I’m trying to solve this problem:
given $F=\mathbb{Z}^n$ and $\phi\colon F \to F$, prove that $F/\operatorname{Im}\phi$ is finite if and only if $\det \phi \neq 0$.
So, my attempt:
$\det \phi \neq 0 \Rightarrow \operatorname{Ker} \phi \neq 0 \Rightarrow \dim(\operatorname{Im} \phi)<n$. And then I am stuck. Why $F/\operatorname{Im} \phi$ should be finite?
On
Let $e_1, \dots, e_n$ be the canonical basis of $\mathbb Z^n$ and let $h_i=\phi(e_i)$.
Then $h_1, \dots, h_n$ generate $H$, the image of $\phi$.
Moreover, $(h_1, \dots, h_n)= (e_1, \dots, e_n) A$ for some integer matrix $A$.
We have $\det (A) I= A \operatorname{adj} (A)$ and so $$ (h_1, \dots, h_n)\operatorname{adj}(A)= (e_1, \dots, e_n) \det (A) I $$ This implies that $(\det A)e_i \in H$, and so $H$ has finite index, at most $\det A$.
That's one direction.
On
There are perhaps simpler proofs; this one uses tensor products and the structure of finitely generated abelian groups.
Consider the exact sequence $$\def\imphi{\operatorname{Im}\phi} 0\to\ker\phi\to\mathbb{Z}^n\xrightarrow{\phi}\mathbb{Z}^n\to\mathbb{Z}^n/\imphi\to0 $$ and tensor it with $\mathbb{Q}$; since $\mathbb{Q}$ is flat, tensoring preserves exactness. So we get the exact sequence $$ 0\to\ker\phi\otimes\mathbb{Q}\to\mathbb{Q}^n\xrightarrow{\hat\phi}\mathbb{Q}^n \to(\mathbb{Z}^n/\imphi)\otimes\mathbb{Q}\to0 $$ where $\hat\phi$ is the endomorphisms obtained by identifying $\mathbb{Z}^n\otimes\mathbb{Q}$ with $\mathbb{Q}^n$.
We have $\det\hat\phi=\det\phi$ because the matrices of the endomorphisms are the same. Thus $\det\phi\ne0$ if and only if $(\mathbb{Z}^n/\imphi)\otimes\mathbb{Q}=0$, that is, if and only if $\mathbb{Z}^n/\imphi$ is torsion.
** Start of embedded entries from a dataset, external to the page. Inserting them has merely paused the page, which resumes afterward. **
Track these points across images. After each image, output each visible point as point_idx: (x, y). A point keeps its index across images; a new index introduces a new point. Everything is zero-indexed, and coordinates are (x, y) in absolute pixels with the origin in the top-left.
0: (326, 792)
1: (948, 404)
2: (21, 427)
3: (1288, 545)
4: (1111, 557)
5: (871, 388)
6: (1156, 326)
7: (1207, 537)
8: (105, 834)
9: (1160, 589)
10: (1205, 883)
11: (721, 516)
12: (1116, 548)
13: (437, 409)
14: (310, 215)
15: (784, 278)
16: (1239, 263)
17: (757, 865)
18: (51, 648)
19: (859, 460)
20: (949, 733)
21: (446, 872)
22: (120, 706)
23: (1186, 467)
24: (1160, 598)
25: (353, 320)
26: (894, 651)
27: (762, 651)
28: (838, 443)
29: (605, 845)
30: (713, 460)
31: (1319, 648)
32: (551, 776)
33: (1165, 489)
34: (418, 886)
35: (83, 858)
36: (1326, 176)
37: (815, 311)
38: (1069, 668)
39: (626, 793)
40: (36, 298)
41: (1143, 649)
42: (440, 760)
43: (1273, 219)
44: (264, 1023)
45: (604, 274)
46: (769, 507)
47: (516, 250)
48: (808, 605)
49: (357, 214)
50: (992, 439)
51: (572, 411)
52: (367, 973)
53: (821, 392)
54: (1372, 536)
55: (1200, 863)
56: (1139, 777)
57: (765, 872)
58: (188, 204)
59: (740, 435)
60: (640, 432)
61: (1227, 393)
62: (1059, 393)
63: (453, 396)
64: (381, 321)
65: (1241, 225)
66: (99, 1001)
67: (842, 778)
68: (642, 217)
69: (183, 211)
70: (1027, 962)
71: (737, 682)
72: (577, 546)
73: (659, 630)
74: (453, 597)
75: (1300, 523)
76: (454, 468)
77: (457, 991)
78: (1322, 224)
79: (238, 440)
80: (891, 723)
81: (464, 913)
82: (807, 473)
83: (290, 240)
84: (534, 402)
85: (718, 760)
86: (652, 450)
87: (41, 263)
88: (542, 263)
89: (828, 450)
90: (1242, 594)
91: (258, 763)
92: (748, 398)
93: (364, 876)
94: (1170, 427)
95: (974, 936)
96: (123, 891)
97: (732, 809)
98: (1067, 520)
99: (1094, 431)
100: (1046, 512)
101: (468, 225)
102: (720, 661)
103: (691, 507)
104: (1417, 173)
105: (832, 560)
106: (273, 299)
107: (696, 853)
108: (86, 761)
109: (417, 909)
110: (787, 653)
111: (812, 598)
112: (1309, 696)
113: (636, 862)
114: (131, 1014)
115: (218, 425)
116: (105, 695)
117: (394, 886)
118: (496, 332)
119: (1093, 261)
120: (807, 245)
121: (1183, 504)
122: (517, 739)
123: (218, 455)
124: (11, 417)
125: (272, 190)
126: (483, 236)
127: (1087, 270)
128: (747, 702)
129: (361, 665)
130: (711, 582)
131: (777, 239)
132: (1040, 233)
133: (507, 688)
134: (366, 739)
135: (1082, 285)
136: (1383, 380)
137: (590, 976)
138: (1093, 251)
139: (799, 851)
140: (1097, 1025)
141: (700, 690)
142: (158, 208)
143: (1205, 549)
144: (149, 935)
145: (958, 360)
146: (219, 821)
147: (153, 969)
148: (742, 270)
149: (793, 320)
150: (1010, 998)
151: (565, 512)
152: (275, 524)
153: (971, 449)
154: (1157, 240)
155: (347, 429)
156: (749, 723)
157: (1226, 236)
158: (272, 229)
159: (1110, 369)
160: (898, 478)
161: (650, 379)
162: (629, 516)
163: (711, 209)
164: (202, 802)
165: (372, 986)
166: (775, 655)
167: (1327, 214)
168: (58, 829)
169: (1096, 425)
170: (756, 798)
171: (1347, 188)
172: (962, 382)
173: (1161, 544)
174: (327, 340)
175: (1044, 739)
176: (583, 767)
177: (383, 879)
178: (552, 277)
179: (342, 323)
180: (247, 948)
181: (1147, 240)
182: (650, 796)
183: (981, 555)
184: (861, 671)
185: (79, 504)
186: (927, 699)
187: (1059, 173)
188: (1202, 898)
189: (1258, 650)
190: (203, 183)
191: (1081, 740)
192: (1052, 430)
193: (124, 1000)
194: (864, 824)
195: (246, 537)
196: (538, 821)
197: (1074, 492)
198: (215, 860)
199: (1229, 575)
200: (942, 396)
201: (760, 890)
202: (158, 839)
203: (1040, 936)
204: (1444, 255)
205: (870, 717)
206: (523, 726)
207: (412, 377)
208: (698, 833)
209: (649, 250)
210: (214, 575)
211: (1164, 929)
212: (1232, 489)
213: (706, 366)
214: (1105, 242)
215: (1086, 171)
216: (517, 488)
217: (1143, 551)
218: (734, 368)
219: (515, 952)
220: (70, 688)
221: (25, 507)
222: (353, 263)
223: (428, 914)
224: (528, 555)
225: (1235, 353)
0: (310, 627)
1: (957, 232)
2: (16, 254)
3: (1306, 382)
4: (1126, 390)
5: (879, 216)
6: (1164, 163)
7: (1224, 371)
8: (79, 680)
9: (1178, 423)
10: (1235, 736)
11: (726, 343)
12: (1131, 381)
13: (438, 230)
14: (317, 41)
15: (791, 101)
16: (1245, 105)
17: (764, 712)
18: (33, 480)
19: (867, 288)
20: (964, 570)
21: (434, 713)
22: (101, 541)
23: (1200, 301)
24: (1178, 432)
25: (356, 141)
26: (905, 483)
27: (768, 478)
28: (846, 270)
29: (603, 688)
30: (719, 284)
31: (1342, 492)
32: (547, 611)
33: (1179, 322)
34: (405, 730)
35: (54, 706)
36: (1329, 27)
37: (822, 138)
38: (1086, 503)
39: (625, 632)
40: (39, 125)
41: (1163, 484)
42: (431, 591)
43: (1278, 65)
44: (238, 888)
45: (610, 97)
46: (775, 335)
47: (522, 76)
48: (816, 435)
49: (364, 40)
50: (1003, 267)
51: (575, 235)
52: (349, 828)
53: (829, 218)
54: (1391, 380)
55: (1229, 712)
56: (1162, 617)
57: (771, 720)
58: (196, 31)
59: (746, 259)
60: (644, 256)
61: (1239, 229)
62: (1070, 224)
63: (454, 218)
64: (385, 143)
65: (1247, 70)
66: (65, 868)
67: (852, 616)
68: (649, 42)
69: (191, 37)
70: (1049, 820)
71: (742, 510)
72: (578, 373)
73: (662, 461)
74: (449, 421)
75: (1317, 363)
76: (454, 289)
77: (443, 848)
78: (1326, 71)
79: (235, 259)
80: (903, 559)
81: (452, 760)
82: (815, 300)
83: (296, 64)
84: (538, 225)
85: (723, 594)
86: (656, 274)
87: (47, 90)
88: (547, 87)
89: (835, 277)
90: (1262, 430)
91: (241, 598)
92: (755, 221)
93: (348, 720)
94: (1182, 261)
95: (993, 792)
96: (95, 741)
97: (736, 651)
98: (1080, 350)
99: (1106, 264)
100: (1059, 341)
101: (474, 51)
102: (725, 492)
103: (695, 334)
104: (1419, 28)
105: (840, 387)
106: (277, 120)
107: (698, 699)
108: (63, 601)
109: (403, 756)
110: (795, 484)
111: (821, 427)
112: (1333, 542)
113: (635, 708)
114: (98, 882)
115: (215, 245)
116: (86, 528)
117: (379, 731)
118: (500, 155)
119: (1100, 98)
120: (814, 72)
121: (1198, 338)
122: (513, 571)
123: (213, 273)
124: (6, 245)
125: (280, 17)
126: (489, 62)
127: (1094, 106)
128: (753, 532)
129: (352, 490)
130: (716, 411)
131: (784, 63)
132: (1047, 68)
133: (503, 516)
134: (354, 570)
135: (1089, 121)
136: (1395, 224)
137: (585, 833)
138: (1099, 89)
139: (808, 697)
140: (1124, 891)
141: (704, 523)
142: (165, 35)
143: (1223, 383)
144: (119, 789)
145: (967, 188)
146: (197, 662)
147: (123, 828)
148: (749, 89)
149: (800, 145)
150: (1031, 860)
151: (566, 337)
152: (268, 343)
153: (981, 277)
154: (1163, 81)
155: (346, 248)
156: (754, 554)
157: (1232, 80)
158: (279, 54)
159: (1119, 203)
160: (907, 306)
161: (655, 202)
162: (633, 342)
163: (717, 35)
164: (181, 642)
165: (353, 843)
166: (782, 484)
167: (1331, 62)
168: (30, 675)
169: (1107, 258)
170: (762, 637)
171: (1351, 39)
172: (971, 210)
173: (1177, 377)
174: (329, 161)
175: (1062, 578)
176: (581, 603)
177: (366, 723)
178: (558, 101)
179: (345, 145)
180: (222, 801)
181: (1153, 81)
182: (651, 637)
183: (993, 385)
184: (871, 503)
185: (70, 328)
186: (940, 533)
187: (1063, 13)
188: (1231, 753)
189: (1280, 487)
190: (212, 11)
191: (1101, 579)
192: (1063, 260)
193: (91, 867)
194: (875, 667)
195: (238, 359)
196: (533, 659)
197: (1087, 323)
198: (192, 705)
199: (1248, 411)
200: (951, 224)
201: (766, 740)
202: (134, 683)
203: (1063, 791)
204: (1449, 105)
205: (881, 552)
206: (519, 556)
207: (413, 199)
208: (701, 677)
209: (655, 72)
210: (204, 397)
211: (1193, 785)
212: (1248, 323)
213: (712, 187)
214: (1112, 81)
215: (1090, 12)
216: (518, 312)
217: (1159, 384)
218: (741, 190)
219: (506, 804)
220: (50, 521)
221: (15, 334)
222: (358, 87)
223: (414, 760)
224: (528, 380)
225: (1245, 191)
A finitely generated abelian group is torsion if and only if it is finite.
If $\det\phi=0$, then the $(\operatorname{Im}\phi)\otimes \Bbb R$ is a proper subspace, hence does not contain one of the standard base vectors, say $e_k\notin (\operatorname{Im}\phi)\otimes \Bbb R$. Then $me_k\notin (\operatorname{Im}\phi)\otimes \Bbb R$ for all $m\ne 0$ and hence $e_k$ generates a supbgroupg $\cong \Bbb Z$ in $\Bbb Z^n/\operatorname{Im}\phi$.
On the other hand, if $\det\phi\ne 0$, then the $\phi(e_i)$ are a basis of the vector space $\Bbb Q^n$. Hence for every $x\in \Bbb Z^n$ there are rationals $q_i$ such that $x=\sum q_i \phi(e_i)$. After multiplication with the common denominator, we see that an integer multiple of $x$ is in $\operatorname{Im}\phi$. Thus all elements of $\Bbb Z^n/\operatorname{Im}\phi$ have finite order. A n abelian group that is finitely generated by elements of finite order is finite.